If you’re interested in contributing fixes, enhancements, etc. to Angus Mail, please contact us at angus-dev@eclipse.org before you start. We can give you advice you might need to make it easier to contribute, and we can better coordinate contributions with other planned or ongoing work on Angus Mail.

Contributions to Angus Mail follow the same rules and process as contributions to other Eclipse projects.

See CONTRIBUTING for the legal details.

Coding Style

Modifications to existing Angus Mail source files, and contributions of new source files, should use the standard Java coding style as originally described here and unofficially updated here.

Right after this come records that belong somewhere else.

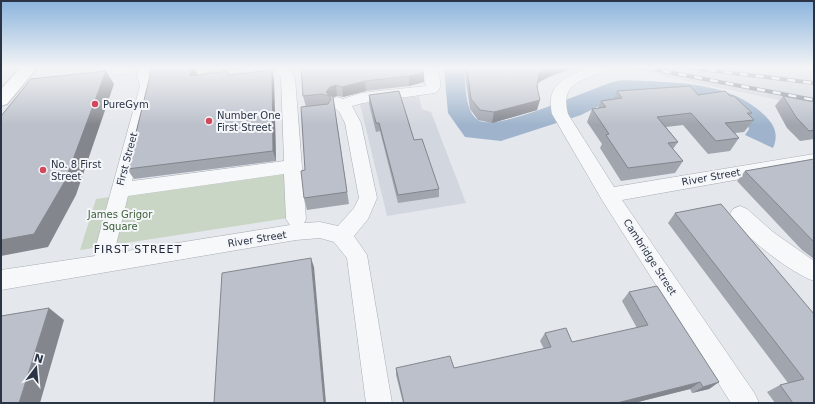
<svg xmlns="http://www.w3.org/2000/svg" width="815" height="404" viewBox="0 0 815 404" font-family="'DejaVu Sans',sans-serif">
<style>
.built{fill:#d2d6de}
.green{fill:#c9d6c5}
.water{fill:#9fb4cc}
.lines{fill:none;stroke-linecap:round;stroke-linejoin:round}
.minor-casing{stroke:#a9aeb7;stroke-width:1}
.major-casing{stroke:#a3abb8;stroke-width:2}
.minor{fill:#f7f8fa;fill-rule:evenodd}
.major{fill:#fff;fill-rule:evenodd}
.rail-casing{stroke:#7d8696;stroke-width:4}
.rail{stroke:#f4f6f9;stroke-width:2.5;stroke-dasharray:8;stroke-linecap:butt}
.wall{fill:#a1a5ae}
.shaded-wall{fill:#83868d}
.building{fill:#bbc0ca;stroke:#83868d}
.poi-dot{fill:#d1495b;stroke:#f4f6f9;stroke-width:1.5}
.labels{text-anchor:middle;dominant-baseline:central;stroke-width:4;stroke-linejoin:round;paint-order:stroke}
.poi-label{font-size:10px;fill:#2b3445;stroke:#f4f6f9;text-anchor:start}
.street-label{font-size:10px;fill:#2b3445;stroke:#f4f6f9}
.park-label{font-size:10px;fill:#3f6138;stroke:#f4f6f9}
.neighbourhood-label{font-size:11px;letter-spacing:1px;fill:#1d2536;stroke:#f4f6f9}
</style>
<rect width="100%" height="100%" fill="#e4e7ec"/>
<!-- built -->
<g class="built">
<polygon points="623,68 814,68 814,107 755,95"/>
<polygon points="419,96 422,109 431,112 466,203 387,216 360,104"/>
</g>
<!-- green -->
<g class="green">
<polygon points="202,68 247,68 201,75"/>
<polygon points="285,172 288,218 80,250 96,199"/>
</g>
<!-- water -->
<path class="water" d="M444 68H464C466 83 464 114 480 121 502 130 587 90 613 82 624 79 635 81 646 81 683 83 725 84 756 108 770 119 781 130 773 148L745 135 749 129 748 124 621 95 581 115 501 141 465 137 448 113Z"/>
<g class="lines">
<defs>
<g id="minor">
<path d="M113 68H135C131 74 120 76 113 74L111 71Z"/>
<path d="M139 68H153L151 76 154 86 132 181 284 161 281 78 275 68H289L295 78 306 219 304 223 320 222 338 226 354 208 359 198 345 123 340 113 329 102 332 99 337 97 343 99 361 93 426 86 422 68H436C439 77 445 87 435 93L363 103 352 106 361 123 377 198 368 219 354 236 367 255 392 403H366L347 258 334 242 320 238 296 240 1 290V270L95 256 94 253 140 86 137 76ZM284 174 286 219 290 225 114 253 128 196Z"/>
<path d="M587 68H607L605 71C581 81 560 83 568 114L614 187 814 154V166L622 200 755 394 759 403H731L602 200 552 114C546 85 563 78 587 68Z"/>
<path d="M740 206 747 209 773 232 814 261V281C791 273 742 236 730 214L733 209Z"/>
</g>
<polygon id="major" points="20,68 37,68 7,104 1,106 1,89"/>
</defs>
<!-- minor casing -->
<use href="#minor" class="minor-casing"/>
<!-- major casing -->
<use href="#major" class="major-casing"/>
<!-- minor -->
<use href="#minor" class="minor"/>
<!-- major -->
<use href="#major" class="major"/>
<defs>
<g id="rail">
<polyline points="647,68 814,100"/>
<polyline points="692,68 814,83"/>
</g>
</defs>
<!-- rail casing -->
<use href="#rail" class="rail-casing"/>
<!-- rail -->
<use href="#rail" class="rail"/>
</g>
<!-- wall -->
<g class="wall">
<polygon points="301,68 423,68 424,82 409,86 366,91 343,97 337,96 333,97 349,204 307,210 304,198 305,170 306,107 303,96"/>
<polygon points="464,68 573,68 551,76 538,83 537,110 492,123 478,120 470,109"/>
<polygon points="272,70 274,80 276,161 134,179 127,169 197,71 196,75 229,75"/>
<polygon points="617,91 730,96 752,113 750,115 754,120 744,132 735,133 739,138 730,151 708,154 683,125 666,127 678,142 673,149 683,161 675,173 621,181 600,148 602,144 587,122 592,109 598,108 601,101 613,99"/>
<polygon points="369,95 414,140 439,189 439,197 398,203 380,131 376,132 369,104"/>
<polygon points="783,96 814,102 814,139 800,141 787,128 775,106"/>
<polygon points="814,159 814,259 802,250 737,181 745,171"/>
<polygon points="675,213 814,314 814,403 775,403 767,392 780,385 788,383 668,223"/>
<polygon points="629,292 719,382 709,389 692,393 690,389 634,403 403,403 396,375 396,368 454,368 544,349 540,341 545,333 572,342 637,328 622,301"/>
</g>
<!-- shaded-wall -->
<g class="shaded-wall">
<polygon points="191,68 195,68 197,71 194,85 190,76"/>
<polygon points="549,68 573,68 551,76 536,83 539,73"/>
<polygon points="272,70 274,80 276,161 273,151"/>
<polygon points="106,71 114,84 76,195 48,247 1,256 1,240"/>
<polygon points="424,72 424,82 409,86 409,76"/>
<polygon points="365,81 366,91 343,97 342,87"/>
<polygon points="336,85 337,96 331,98 329,94 330,99 329,96 326,92 330,87"/>
<polygon points="540,100 537,110 492,123 494,112"/>
<polygon points="311,258 314,267 326,403 324,403"/>
<polygon points="49,308 64,320 40,403 19,403"/>
<polygon points="700,382 690,389 634,403 617,403"/>
<polygon points="719,382 709,389 692,393 703,387"/>
</g>
<!-- building -->
<g class="building">
<polygon points="150,68 191,68 190,76 228,71 228,75 272,70 273,151 127,169 150,76"/>
<polygon points="301,68 423,68 424,72 409,76 365,81 342,87 336,85 330,87 326,92 329,96 322,94 303,96"/>
<polygon points="467,68 549,68 539,73 537,87 540,100 494,112 480,110 471,99"/>
<polygon points="106,71 65,181 34,234 1,240 1,116 31,79"/>
<polygon points="690,86 698,95 725,91 730,96 734,96 752,113 747,113 754,120 725,123 739,138 716,141 691,113 657,117 678,142 668,143 683,161 628,168 606,135 609,134 592,109 606,107 601,101 622,98 617,91"/>
<polygon points="399,91 414,140 422,139 439,189 398,195 379,123 376,123 369,95"/>
<polygon points="329,94 333,97 347,192 304,198 301,171 305,170 301,107 328,104 331,99"/>
<polygon points="783,96 814,102 814,130 809,131 796,117"/>
<polygon points="814,159 814,242 745,171"/>
<polygon points="721,204 814,314 814,403 793,403 780,385 804,379 675,213"/>
<polygon points="311,258 324,403 214,403 222,273"/>
<polygon points="657,286 719,382 703,387 700,382 617,403 404,403 396,368 450,356 454,368 551,347 545,333 566,328 572,342 648,325 629,292"/>
<polygon points="49,308 19,403 1,403 1,316"/>
</g>
<!-- sky -->
<linearGradient id="sky" x2="0" y2="1"><stop stop-color="#8bb4dd"/><stop offset="0.54" stop-color="#f3f4f6"/><stop offset="1" stop-color="#f3f4f6" stop-opacity="0"/></linearGradient>
<rect width="815" height="125" fill="url(#sky)"/>
<!-- markers -->
<g class="poi-dot">
<circle cx="95" cy="104" r="4"/>
<circle cx="209" cy="121" r="4"/>
<circle cx="43" cy="170" r="4"/>
</g>
<g class="labels">
<!-- poi labels -->
<g class="poi-label">
<text x="103" y="104">PureGym</text>
<text x="217" y="115">Number One<tspan x="217" dy="12">First Street</tspan></text>
<text x="51" y="164">No. 8 First<tspan x="51" dy="12">Street</tspan></text>
</g>
<!-- street labels -->
<g class="street-label">
<text transform="translate(127 159) rotate(-75)">First Street</text>
<text transform="translate(711 177) rotate(-10)">River Street</text>
<text transform="translate(257 239) rotate(-9)">River Street</text>
<text transform="translate(650 257) rotate(57)">Cambridge Street</text>
</g>
<!-- park labels -->
<g class="park-label">
<text x="120" y="214">James Grigor<tspan x="120" dy="12">Square</tspan></text>
</g>
<!-- neighbourhood labels -->
<g class="neighbourhood-label">
<text x="138" y="249">FIRST STREET</text>
</g>
</g>
<!-- border -->
<rect width="815" height="404" fill="none" stroke="#2b3445" stroke-width="4"/>
<!-- north arrow -->
<g transform="translate(36 368) rotate(16)" stroke="#f4f6f9" stroke-width="3" paint-order="stroke">
<path d="M0-3L7 15L0 10L-7 15Z" fill="#2b3445"/>
<text y="-6" font-size="11" font-weight="bold" text-anchor="middle" fill="#2b3445">N</text>
</g>
</svg>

The most important points are summarized below:

  • Indentation should be in units of 4 spaces, preferably with every 8 spaces replaced with a tab character. (If using vi, set tabstop=8, not 4.)

  • Braces should be at the end of the line they apply to, rather than all alone at the beginning of the next line, i.e.,

       if (foo instanceof bar) {  
           foobar();  
           barfoo();  
       }
  • Methods should have doc comments of the form:
        \/**
         \* comments here
         \*/
  • All keywords should have a space after them, before any paren (e.g., “if (“, “while (“, “for (“, etc.)

  • The “comment to end of line” characters (//) should be followed by a space.

  • The start of a multiline comment (/* or /**) should be alone on a line.

  • No space after left paren or before right paren (e.g., “foo(x)”, not “foo( x )”)

  • There should be no whitespace characters after the last printing characters on a line.

  • In method signatures, start with the access-control keyword, then the return-type, i.e.,

       public int foobar() {
           ...
       }
  • When in doubt, copy the style used in existing Angus Mail code.

If using vi, try the following:

  1. Either set up your EXINIT variable or a $HOME/.exrc file with:
    set autoindent
    set tabstop=8
    set shiftwidth=4
    
  2. Use Ctrl-t to indent forward one level
  3. Use Ctrl-d to indent backwards one level
  4. To indent a range like 10 lines starting at the current line use “10>>”
  5. To indent backwards use “<<” instead of “>>”

Using the actual tab key and spacing over will work, but it slows you down.